Rutledge, pistol in hand, shouted, "If we don't silence it, hundreds of men will die-it's our lot coming, we can't let them walk into that!"
"I won't go back-you can shoot me here, I won't go back! I won't take another man across that line, never again, as God's my witness!"
"I tell you, there's no choice!" He looked at the mutiny in the wild eyes surrounding him, looked at the desolation of spirit in weary, stooped shoulders, and forced himself to ruthless anger: "There's never a choice!"

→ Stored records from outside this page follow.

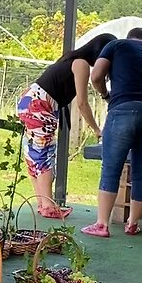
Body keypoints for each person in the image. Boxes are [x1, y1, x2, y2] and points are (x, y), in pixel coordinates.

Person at [81, 27, 142, 237]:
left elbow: (96, 76)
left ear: (129, 37)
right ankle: (132, 224)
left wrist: (106, 95)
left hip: (125, 108)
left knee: (111, 166)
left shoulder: (116, 45)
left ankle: (102, 224)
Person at [17, 32, 116, 218]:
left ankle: (42, 201)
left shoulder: (71, 58)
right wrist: (96, 129)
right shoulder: (81, 64)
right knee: (44, 153)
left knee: (33, 153)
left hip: (28, 102)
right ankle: (47, 205)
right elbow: (82, 103)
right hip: (41, 105)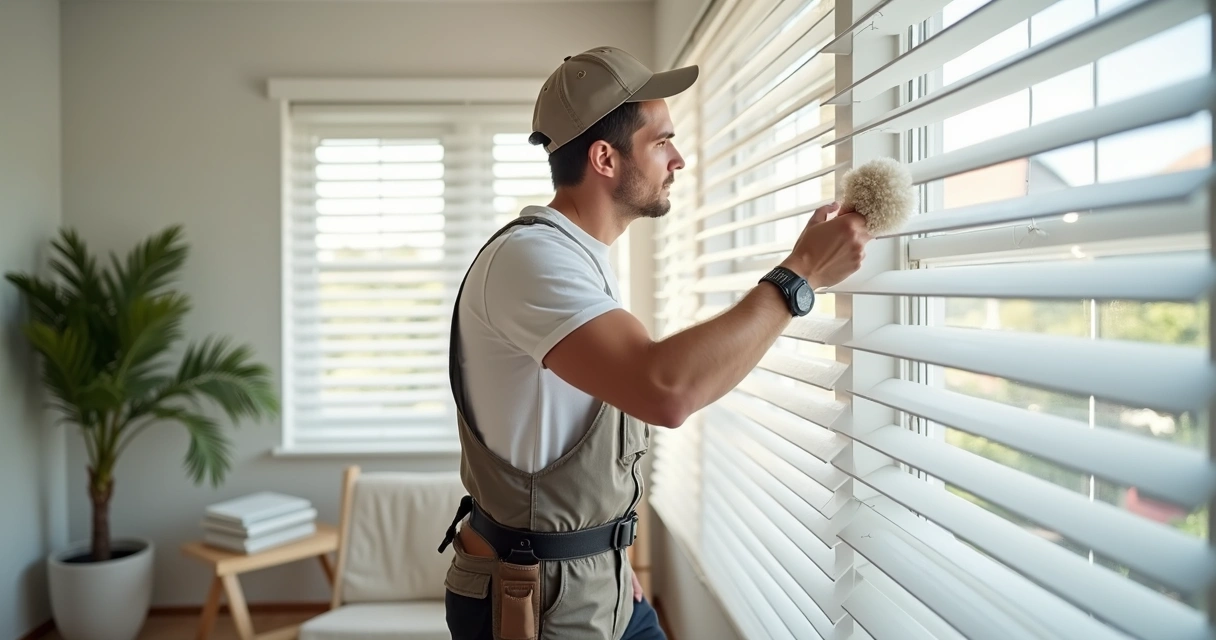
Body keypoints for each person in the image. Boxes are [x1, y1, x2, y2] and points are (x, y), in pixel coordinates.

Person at [438, 46, 870, 640]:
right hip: (536, 602)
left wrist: (607, 555)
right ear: (604, 158)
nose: (680, 159)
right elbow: (664, 390)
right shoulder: (531, 259)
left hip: (600, 584)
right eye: (662, 141)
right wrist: (798, 277)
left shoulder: (581, 261)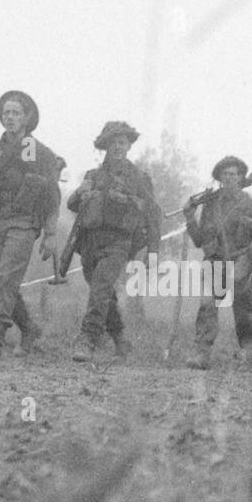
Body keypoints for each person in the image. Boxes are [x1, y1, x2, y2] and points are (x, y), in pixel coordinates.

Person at [0, 90, 64, 362]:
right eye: (6, 112)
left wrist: (51, 233)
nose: (9, 117)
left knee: (6, 279)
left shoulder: (40, 152)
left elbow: (53, 195)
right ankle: (29, 329)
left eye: (16, 113)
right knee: (0, 282)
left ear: (27, 117)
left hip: (23, 222)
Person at [67, 121, 161, 362]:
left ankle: (88, 338)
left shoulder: (139, 178)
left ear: (129, 146)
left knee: (101, 286)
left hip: (119, 242)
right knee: (102, 291)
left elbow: (153, 215)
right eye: (113, 143)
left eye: (122, 142)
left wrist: (153, 252)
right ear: (105, 146)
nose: (117, 147)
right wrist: (80, 193)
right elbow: (72, 205)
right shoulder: (93, 175)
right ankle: (120, 339)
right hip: (90, 242)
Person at [183, 156, 252, 370]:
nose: (230, 178)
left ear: (241, 177)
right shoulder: (210, 204)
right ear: (220, 178)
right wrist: (190, 218)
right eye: (225, 174)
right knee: (207, 306)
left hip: (241, 262)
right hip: (215, 262)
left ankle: (249, 355)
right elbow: (200, 239)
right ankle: (201, 353)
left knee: (244, 311)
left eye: (234, 174)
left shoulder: (250, 205)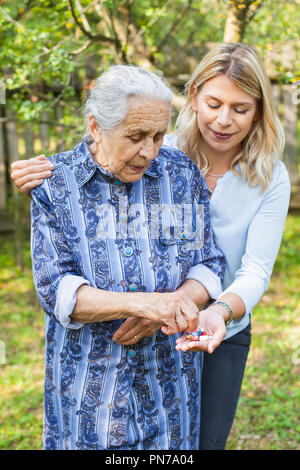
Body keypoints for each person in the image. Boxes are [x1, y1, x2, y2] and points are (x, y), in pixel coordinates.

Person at [11, 43, 291, 450]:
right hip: (93, 388)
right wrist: (144, 303)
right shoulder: (63, 181)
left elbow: (224, 265)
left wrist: (178, 303)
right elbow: (55, 288)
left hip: (200, 346)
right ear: (194, 96)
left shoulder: (181, 168)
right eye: (214, 103)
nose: (149, 149)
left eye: (158, 136)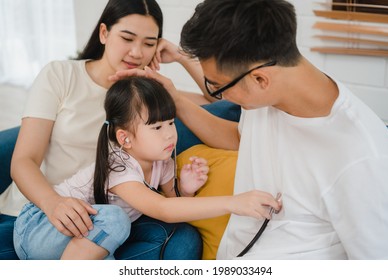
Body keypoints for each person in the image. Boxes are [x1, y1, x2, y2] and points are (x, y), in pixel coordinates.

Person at [110, 0, 388, 259]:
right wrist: (176, 100)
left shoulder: (362, 158)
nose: (215, 94)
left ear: (260, 79)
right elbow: (239, 139)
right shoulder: (266, 97)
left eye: (216, 86)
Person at [0, 0, 237, 260]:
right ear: (104, 33)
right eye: (127, 38)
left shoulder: (147, 95)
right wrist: (53, 203)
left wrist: (181, 56)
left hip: (106, 216)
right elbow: (23, 161)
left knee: (184, 241)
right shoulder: (60, 75)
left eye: (149, 43)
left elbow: (225, 101)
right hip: (44, 212)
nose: (137, 52)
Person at [13, 76, 278, 260]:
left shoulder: (162, 162)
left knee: (110, 244)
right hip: (40, 228)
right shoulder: (119, 166)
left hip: (83, 240)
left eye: (171, 123)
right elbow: (161, 208)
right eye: (157, 128)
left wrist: (184, 190)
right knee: (115, 221)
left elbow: (172, 207)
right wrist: (234, 202)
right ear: (124, 138)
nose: (170, 135)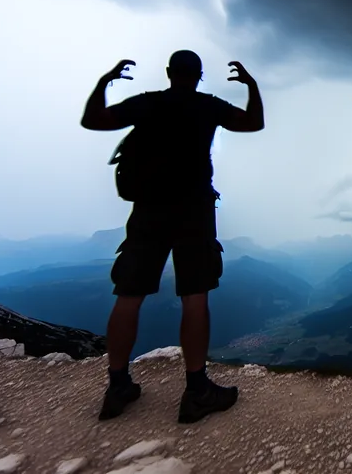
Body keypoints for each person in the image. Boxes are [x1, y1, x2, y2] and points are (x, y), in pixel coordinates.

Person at [80, 50, 264, 423]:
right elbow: (253, 123)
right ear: (198, 76)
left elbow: (93, 120)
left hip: (148, 211)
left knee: (128, 295)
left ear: (168, 73)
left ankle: (118, 385)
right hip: (194, 211)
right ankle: (196, 391)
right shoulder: (208, 106)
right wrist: (252, 86)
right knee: (194, 297)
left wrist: (105, 82)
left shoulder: (147, 104)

"Aye, man, there's a choice." The Corporal turned and pointed to the dead and dying, caught in a no-man's-land between the gunner and the lines. "But that's cold-blooded murder, and I'll no' be a part of it again. Never again!"
He was tall and thin and very young, burned out by the fighting, battered and torn by too many offenses and too many retreats, by blood and terror and fear, tormented by a strong Calvinistic sense of right and wrong that somehow survived through it all. It wasn't courage he lacked; Rutledge knew him too well to think him a coward. He had quite simply broken-but others had seen it. There was nothing Rut- ledge could do for him now, too many lives were at stake to let one more stand in the way. Grief vied with anger, and neither won.
He'd had Hamish MacLeod arrested on the spot, and then he'd led the last charge out into the icy, slippery mud, challenging them to let him do it alone, and they'd followed in a straggle, and somehow the gun had been silenced, and there was nothing left afterward but to see to the firing party. Then he'd sat with Hamish throughout what was left of that long night, listening to the wind blowing snow against the huts they'd somehow rigged in the trenches. Listening to Hamish talk.